Like hell there isn’t.

“… but the Federal government should really stick to managing the economy and national security… ”

How about instead it stick to managing the things given to it by the Constitution, which did not include “managing” the economy? Of course, if it did that, it would practically be stuck making decisions that uncomfortably close to metaphysics every time it turned around–which is why politicians look desperately for ways to tinker around the edges, rather than face up to hard conflicts.
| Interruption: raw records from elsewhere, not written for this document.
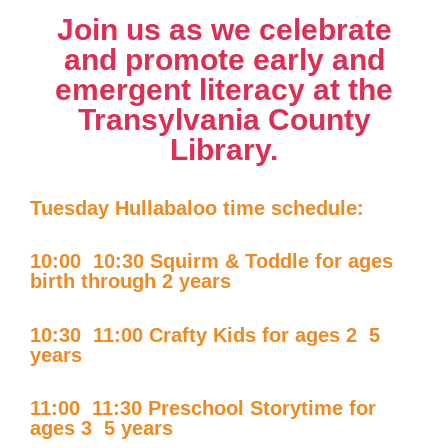
Join us as we celebrate
and promote early and
emergent literacy at the
Transylvania County
Library.
Tuesday Hullabaloo time schedule:
10:00  10:30 Squirm & Toddle for ages
birth through 2 years
10:30  11:00 Crafty Kids for ages 2  5
years
11:00  11:30 Preschool Storytime for
ages 3  5 years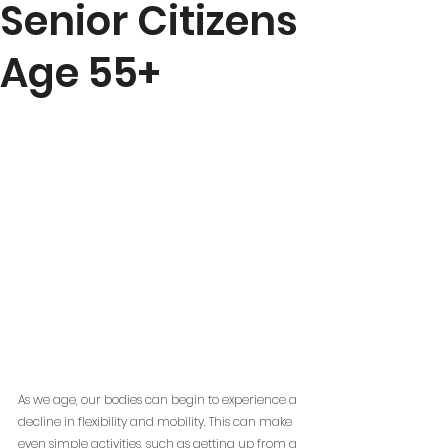
Senior Citizens
Age 55+
As we age, our bodies can begin to experience a 
decline in flexibility and mobility. This can make 
even simple activities, such as getting up from a 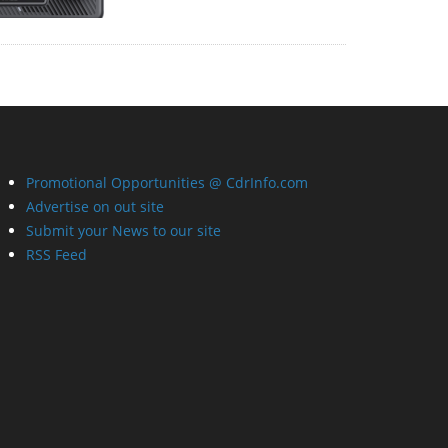
Promotional Opportunities @ CdrInfo.com
Advertise on out site
Submit your News to our site
RSS Feed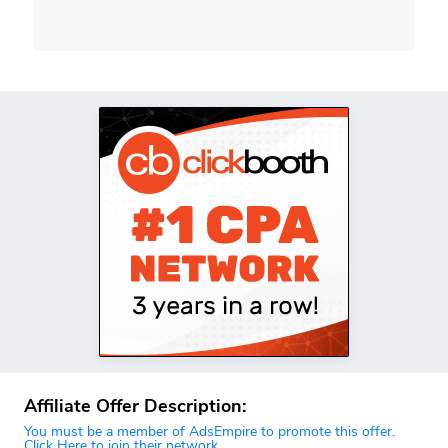
Affiliate Offer Description:
You must be a member of AdsEmpire to promote this offer.
Click Here to join their network.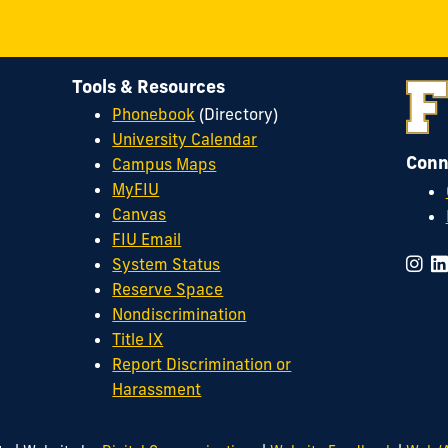
Tools & Resources
Phonebook
(Directory)
University Calendar
Conn
Campus Maps
MyFIU
Canvas
FIU Email
System Status
Reserve Space
Nondiscrimination
Title IX
Report Discrimination or
Harassment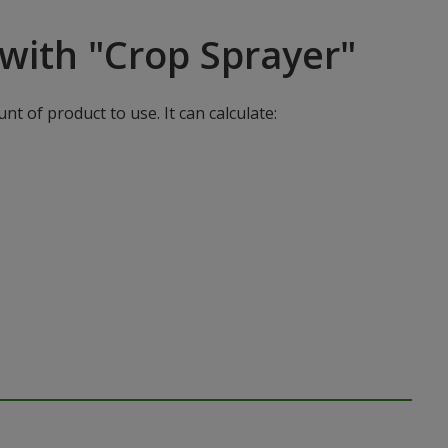
with "Crop Sprayer"
t of product to use. It can calculate: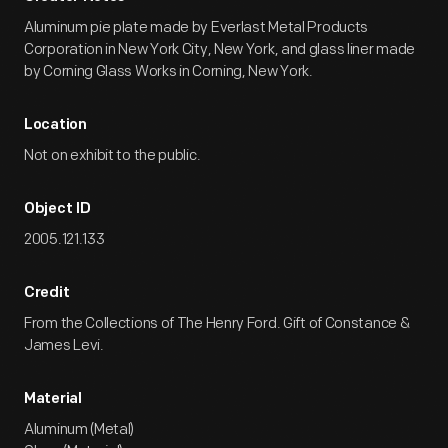
Aluminum pie plate made by Everlast Metal Products
Corporation in New York City, New York, and glass liner made
by Corning Glass Works in Corning, New York.
Location
Not on exhibit to the public.
Object ID
2005.121.133
Credit
From the Collections of The Henry Ford. Gift of Constance &
James Levi.
Material
Aluminum (Metal)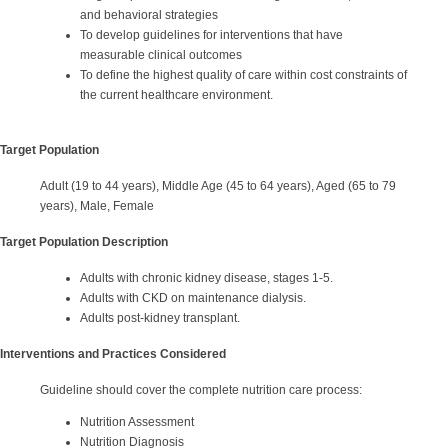
and behavioral strategies
To develop guidelines for interventions that have
measurable clinical outcomes
To define the highest quality of care within cost constraints of
the current healthcare environment.
Target Population
Adult (19 to 44 years), Middle Age (45 to 64 years), Aged (65 to 79
years), Male, Female
Target Population Description
Adults with chronic kidney disease, stages 1-5.
Adults with CKD on maintenance dialysis.
Adults post-kidney transplant.
Interventions and Practices Considered
Guideline should cover the complete nutrition care process:
Nutrition Assessment
Nutrition Diagnosis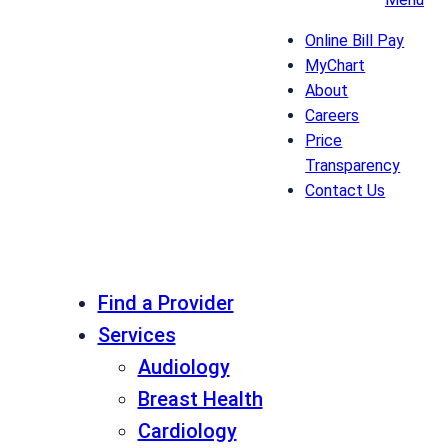
Online Bill Pay
MyChart
About
Careers
Price
Transparency
Contact Us
Find a Provider
Services
Audiology
Breast Health
Cardiology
Jul 13, 2007 - 11:43 am 53. Neo:

Results in 1992 were largely in step with what study authors Christopher Blunt and Fred Steeper call the “self-interest hypothesis.” Women and men under 30 were the most ardently “pro-choice” (39 percent) and the least likely to be strongly “pro-life”( 23 percent).

Today, by contrast, among the current generation of 18- to 29-year-olds, 36 percent say they are strongly “pro-life,” while just 18 percent say they are strongly “pro-choice,” the study authors said.

The trend was particularly evident among women in that age bracket. Forty 40 percent identify themselves as strongly “pro-life” and only 20 percent as strongly “pro-choice.”

Don’t get too ahead of yourself now.

Jul 13, 2007 - 12:27 pm 54. dclydew:

“There is no metaphysical issue involved here.”

Like hell there isn’t.

Murder, Robbery and Rape are physical issues. “When does life begin” is a metaphysical issue.

“… but the Federal government should really stick to managing the economy and national security… “

How about instead it stick to managing the things given to it by the Constitution, which did not include “managing” the economy?

You’re correct, I misstated… instead of economy that should have been ‘interstate commerce’. I agree completely that the overall economy is not the governments to manage.

Jul 13, 2007 - 8:01 pm 55. Steven Mitchell:

Define “murder” without using metaphysics. Or you can go back to my previous challenge earlier in the thread. You can’t get out of this bind with semantics, either.